However, if MLS wishes to plow ahead, and if the remaining teams can remain safe now inside “The Bubble,” it might actually make things easier if Nashville joins Dallas in leaving. If that happens, the competition format — including counting group games toward the 2020 regular season — could be salvaged in four easy steps:
Step 1: Move Chicago Fire FC Into Dallas’ Spot In Group B
If Nashville is withdrawn, their scheduled Group A match against Chicago scheduled for late Wednesday would’ve been the first to be postponed. Shifting the Fire into Group B, which Dallas has already vacated, would then create six clean groups of four. In Group A, the schedules of Inter Miami CF, Orlando City, the Philadelphia Union and New York City FC would be reconfigured into a four-team round robin.
Step 2: Chicago, Nashville move to Western Conference
Prior to the tournament, MLS had moved Nashville to the Eastern Conference. This was because it required even numbers in each conference (14 in the East, 12 in the West) to create a schedule where 26 teams all played three matches, all against conference foes. There are also benefits to that alignment when the regular season resumes with an entirely intra-conference schedule. But 14 in the West and 12 in the East also works, and allows Chicago’s group games to count for conference standings.
Step 3: Dallas, Nashville resume season with home-and-home
Hopefully everyone with FC Dallas and Nashville SC will recover and be able to continue the season when it resumes following the tournament. If and when that happens, each team will have three games in hand on the rest of the league. With Nashville now in the West with Dallas, MLS should allow the two teams to resume the season before the rest of the league with a home-and-home. From there, making up one additional game in a compact schedule is more manageable.
Step 4: Reward Chicago for its sacrifice on short notice
Chicago will easily give up the most of the remaining 24 teams under this plan. The Fire will have spent several weeks scouting their Eastern Conference group opponents, and then be forced to make a massive adjustment with little notice. Additionally, when the season re-starts later this year, they’ll face more travel miles than most other clubs, even with potentially short trips to Minnesota, Kansas City and Nashville. The league could reward the club in a few ways: giving Chicago the 2022 MLS-Liga MX All-Star game, doling out extra draft picks or allocation money, or even handing them a 3-point bonus in the 2020 regular season standings.
· · · ·
■ **What you will do**: Please reproduce, word for word, the part of the MLS article that opens with the words "Step 2: Chicago, Nashville" and closes with "for conference standings.".
· · · ·
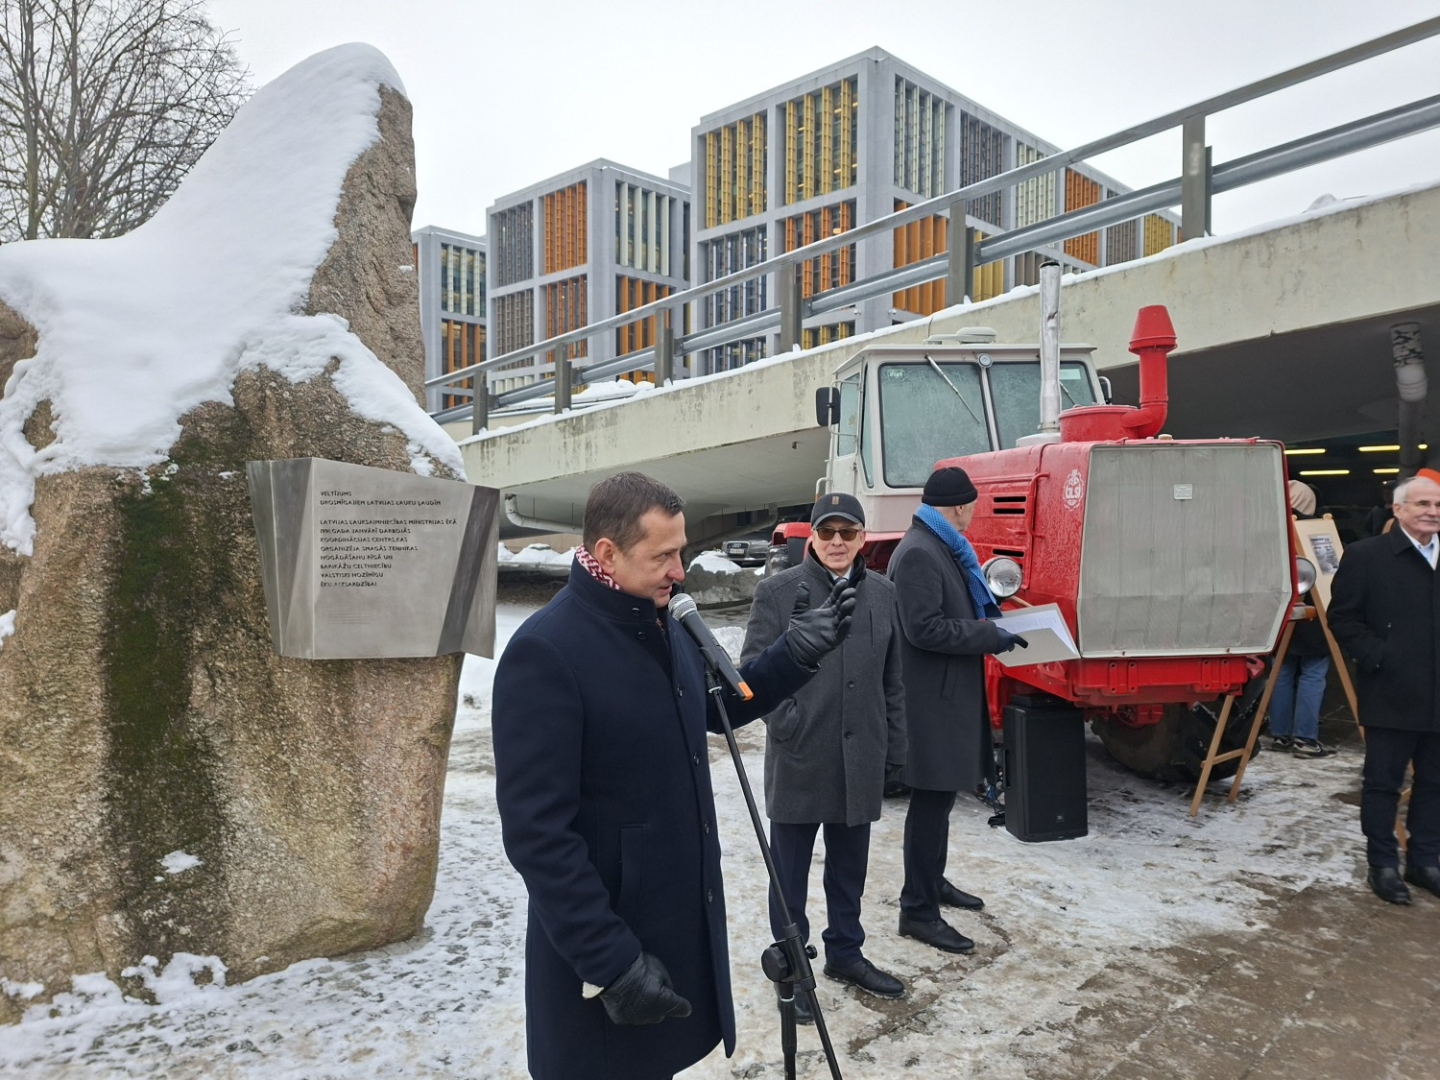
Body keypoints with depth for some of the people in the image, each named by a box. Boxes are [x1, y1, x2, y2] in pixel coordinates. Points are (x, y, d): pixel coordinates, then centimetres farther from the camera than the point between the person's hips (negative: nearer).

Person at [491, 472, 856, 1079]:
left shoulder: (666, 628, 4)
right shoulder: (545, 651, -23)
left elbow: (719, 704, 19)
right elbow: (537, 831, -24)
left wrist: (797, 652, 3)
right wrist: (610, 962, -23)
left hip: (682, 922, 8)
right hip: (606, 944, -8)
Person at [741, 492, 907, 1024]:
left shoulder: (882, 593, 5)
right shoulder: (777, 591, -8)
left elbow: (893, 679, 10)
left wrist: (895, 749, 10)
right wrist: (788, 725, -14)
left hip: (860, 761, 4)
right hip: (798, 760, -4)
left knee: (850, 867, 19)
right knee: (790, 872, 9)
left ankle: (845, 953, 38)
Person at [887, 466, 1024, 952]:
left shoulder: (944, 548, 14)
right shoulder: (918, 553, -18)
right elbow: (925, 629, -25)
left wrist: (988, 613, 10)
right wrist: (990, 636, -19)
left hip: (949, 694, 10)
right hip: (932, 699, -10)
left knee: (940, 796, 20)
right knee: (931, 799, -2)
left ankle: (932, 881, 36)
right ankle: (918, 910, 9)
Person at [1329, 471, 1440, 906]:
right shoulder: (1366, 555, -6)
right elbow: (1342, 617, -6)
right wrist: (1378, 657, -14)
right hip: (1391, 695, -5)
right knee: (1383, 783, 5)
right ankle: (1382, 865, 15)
· · · ·
■ **Output for this exercise**:
Step 2: Chicago, Nashville move to Western Conference
Prior to the tournament, MLS had moved Nashville to the Eastern Conference. This was because it required even numbers in each conference (14 in the East, 12 in the West) to create a schedule where 26 teams all played three matches, all against conference foes. There are also benefits to that alignment when the regular season resumes with an entirely intra-conference schedule. But 14 in the West and 12 in the East also works, and allows Chicago’s group games to count for conference standings.